------ Material for this exercise

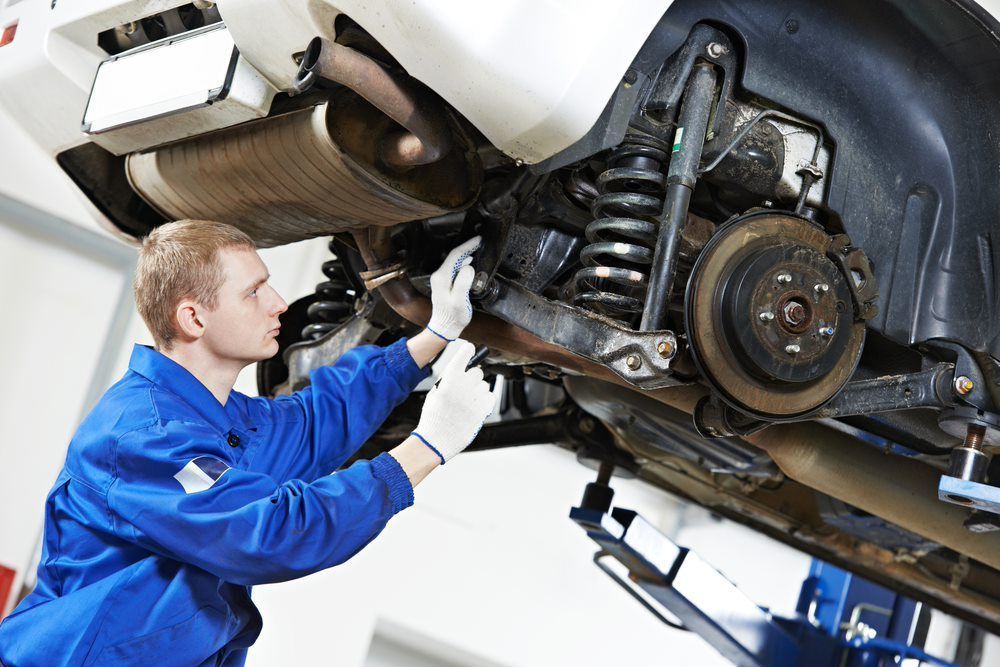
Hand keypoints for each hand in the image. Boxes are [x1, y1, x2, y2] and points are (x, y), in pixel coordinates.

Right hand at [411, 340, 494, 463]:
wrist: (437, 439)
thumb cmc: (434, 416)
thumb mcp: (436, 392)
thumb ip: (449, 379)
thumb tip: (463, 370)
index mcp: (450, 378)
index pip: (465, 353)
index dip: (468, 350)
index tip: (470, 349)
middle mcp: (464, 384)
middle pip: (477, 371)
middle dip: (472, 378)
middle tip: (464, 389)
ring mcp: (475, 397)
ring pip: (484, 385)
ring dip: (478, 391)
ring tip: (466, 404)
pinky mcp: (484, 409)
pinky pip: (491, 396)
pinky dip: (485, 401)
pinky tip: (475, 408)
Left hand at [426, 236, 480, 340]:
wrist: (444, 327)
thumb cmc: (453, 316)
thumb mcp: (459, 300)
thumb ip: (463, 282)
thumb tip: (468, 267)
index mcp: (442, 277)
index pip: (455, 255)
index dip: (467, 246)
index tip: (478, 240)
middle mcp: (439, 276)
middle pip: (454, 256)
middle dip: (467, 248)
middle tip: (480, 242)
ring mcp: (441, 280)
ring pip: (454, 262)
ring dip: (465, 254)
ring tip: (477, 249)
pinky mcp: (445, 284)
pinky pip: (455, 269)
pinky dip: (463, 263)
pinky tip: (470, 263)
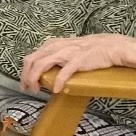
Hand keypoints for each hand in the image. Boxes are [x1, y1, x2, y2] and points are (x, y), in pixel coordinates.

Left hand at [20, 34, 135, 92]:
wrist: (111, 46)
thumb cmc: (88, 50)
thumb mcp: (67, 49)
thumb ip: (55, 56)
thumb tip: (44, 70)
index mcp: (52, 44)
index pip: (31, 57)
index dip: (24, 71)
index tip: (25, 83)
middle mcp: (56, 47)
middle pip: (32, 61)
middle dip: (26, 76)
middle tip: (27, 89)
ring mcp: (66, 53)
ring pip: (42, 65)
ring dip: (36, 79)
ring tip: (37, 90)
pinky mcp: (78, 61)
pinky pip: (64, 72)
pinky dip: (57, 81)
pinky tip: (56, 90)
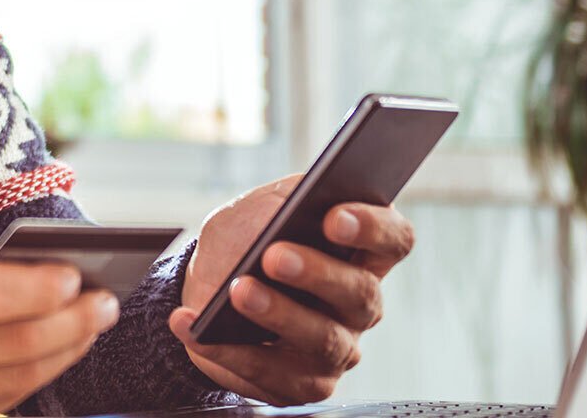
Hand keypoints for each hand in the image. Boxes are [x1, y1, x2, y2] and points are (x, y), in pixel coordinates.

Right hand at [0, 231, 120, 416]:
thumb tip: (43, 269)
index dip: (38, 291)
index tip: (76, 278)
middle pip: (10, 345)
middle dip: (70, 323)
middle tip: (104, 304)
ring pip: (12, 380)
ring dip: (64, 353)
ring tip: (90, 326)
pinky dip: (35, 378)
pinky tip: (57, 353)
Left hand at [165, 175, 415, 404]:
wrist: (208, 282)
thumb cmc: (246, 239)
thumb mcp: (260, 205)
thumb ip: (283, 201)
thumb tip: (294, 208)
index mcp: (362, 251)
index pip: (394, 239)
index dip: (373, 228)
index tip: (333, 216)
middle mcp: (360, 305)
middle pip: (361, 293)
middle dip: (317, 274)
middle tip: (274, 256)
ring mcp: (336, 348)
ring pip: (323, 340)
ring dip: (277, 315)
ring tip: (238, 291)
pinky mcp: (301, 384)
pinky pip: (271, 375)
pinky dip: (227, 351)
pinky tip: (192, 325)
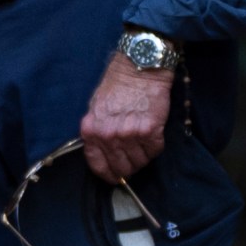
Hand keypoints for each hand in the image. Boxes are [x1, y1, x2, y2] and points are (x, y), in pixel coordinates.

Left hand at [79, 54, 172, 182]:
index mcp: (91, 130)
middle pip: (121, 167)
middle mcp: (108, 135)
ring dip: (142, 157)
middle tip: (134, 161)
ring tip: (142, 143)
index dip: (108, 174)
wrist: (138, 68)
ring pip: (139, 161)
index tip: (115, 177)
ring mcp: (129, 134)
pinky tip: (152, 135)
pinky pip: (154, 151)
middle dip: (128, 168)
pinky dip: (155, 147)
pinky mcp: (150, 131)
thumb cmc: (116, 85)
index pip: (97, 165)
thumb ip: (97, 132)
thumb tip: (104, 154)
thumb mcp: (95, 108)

------------

= What you need to do =
Take the line that contains "pinky mcp: (301, 384)" and all lines after it to the end of the material above, and copy them verbatim without any images.

= Solved exercise =
pinky mcp: (301, 384)
pinky pip: (271, 375)
pinky dip: (227, 351)
pinky tip: (192, 325)
Hand keypoints for each hand in the image. Boxes are [x1, y1, x2, y2] and points are (x, y), in pixel coordinates.

Left hand at [79, 54, 172, 182]:
index mcp: (91, 130)
middle pip: (121, 167)
middle mcp: (108, 135)
ring dip: (142, 157)
middle tip: (134, 161)
ring tip: (142, 143)
index dip: (108, 174)
wrist: (138, 68)
ring pip: (139, 161)
index tip: (115, 177)
ring mcp: (129, 134)
pinky tip: (152, 135)
pinky pip: (154, 151)
middle dip: (128, 168)
pinky dip: (155, 147)
pinky mcp: (150, 131)
thumb cmc: (116, 85)
index pip: (97, 165)
thumb ip: (97, 132)
thumb tip: (104, 154)
thumb mcp: (95, 108)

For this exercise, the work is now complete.